--- Data extracts ---

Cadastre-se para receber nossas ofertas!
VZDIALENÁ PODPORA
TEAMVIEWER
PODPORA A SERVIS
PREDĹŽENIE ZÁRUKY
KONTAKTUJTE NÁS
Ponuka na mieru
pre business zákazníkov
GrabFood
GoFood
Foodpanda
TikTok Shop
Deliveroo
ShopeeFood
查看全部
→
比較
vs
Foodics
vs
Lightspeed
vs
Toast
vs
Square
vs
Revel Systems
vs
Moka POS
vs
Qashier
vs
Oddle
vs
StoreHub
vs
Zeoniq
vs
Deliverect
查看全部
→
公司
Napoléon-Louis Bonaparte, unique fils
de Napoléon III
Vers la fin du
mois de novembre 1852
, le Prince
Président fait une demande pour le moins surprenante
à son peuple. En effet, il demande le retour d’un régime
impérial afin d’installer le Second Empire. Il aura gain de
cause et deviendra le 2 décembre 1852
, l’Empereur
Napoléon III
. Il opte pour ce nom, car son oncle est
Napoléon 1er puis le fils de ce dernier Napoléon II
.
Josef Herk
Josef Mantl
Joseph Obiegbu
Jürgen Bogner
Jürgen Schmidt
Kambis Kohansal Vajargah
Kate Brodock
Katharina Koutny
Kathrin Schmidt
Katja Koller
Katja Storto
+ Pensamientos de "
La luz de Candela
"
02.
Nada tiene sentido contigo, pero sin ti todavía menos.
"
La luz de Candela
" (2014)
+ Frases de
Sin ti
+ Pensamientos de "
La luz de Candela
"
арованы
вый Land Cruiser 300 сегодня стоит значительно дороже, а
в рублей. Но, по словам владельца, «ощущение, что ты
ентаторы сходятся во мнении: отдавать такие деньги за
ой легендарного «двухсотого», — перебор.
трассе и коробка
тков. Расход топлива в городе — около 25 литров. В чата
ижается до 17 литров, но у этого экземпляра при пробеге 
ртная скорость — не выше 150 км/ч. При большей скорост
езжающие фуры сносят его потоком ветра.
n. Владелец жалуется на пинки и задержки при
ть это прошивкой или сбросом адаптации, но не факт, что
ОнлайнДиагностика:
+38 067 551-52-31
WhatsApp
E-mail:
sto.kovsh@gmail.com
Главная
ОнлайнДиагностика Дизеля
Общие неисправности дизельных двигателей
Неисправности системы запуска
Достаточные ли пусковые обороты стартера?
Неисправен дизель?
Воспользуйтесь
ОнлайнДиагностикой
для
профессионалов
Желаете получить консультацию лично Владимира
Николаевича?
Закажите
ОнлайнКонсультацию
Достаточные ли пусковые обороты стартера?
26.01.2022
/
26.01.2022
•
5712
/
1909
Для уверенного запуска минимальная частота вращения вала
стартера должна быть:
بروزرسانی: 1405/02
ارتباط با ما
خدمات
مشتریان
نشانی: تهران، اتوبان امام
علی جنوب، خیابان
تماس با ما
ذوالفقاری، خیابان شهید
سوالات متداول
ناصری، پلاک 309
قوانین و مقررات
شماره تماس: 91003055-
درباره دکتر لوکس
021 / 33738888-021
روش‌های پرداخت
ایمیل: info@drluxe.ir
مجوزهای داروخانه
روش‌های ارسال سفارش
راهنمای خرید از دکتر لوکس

---

* **About this exercise**:
From the line containing "Katja Koller" to the final line of the data, repeat each line exactly. Include both ends.

* **Expected output**:
Katja Koller
Katja Storto
+ Pensamientos de "
La luz de Candela
"
02.
Nada tiene sentido contigo, pero sin ti todavía menos.
"
La luz de Candela
" (2014)
+ Frases de
Sin ti
+ Pensamientos de "
La luz de Candela
"
арованы
вый Land Cruiser 300 сегодня стоит значительно дороже, а
в рублей. Но, по словам владельца, «ощущение, что ты
ентаторы сходятся во мнении: отдавать такие деньги за
ой легендарного «двухсотого», — перебор.
трассе и коробка
тков. Расход топлива в городе — около 25 литров. В чата
ижается до 17 литров, но у этого экземпляра при пробеге 
ртная скорость — не выше 150 км/ч. При большей скорост
езжающие фуры сносят его потоком ветра.
n. Владелец жалуется на пинки и задержки при
ть это прошивкой или сбросом адаптации, но не факт, что
ОнлайнДиагностика:
+38 067 551-52-31
WhatsApp
E-mail:
sto.kovsh@gmail.com
Главная
ОнлайнДиагностика Дизеля
Общие неисправности дизельных двигателей
Неисправности системы запуска
Достаточные ли пусковые обороты стартера?
Неисправен дизель?
Воспользуйтесь
ОнлайнДиагностикой
для
профессионалов
Желаете получить консультацию лично Владимира
Николаевича?
Закажите
ОнлайнКонсультацию
Достаточные ли пусковые обороты стартера?
26.01.2022
/
26.01.2022
•
5712
/
1909
Для уверенного запуска минимальная частота вращения вала
стартера должна быть:
بروزرسانی: 1405/02
ارتباط با ما
خدمات
مشتریان
نشانی: تهران، اتوبان امام
علی جنوب، خیابان
تماس با ما
ذوالفقاری، خیابان شهید
سوالات متداول
ناصری، پلاک 309
قوانین و مقررات
شماره تماس: 91003055-
درباره دکتر لوکس
021 / 33738888-021
روش‌های پرداخت
ایمیل: info@drluxe.ir
مجوزهای داروخانه
روش‌های ارسال سفارش
راهنمای خرید از دکتر لوکس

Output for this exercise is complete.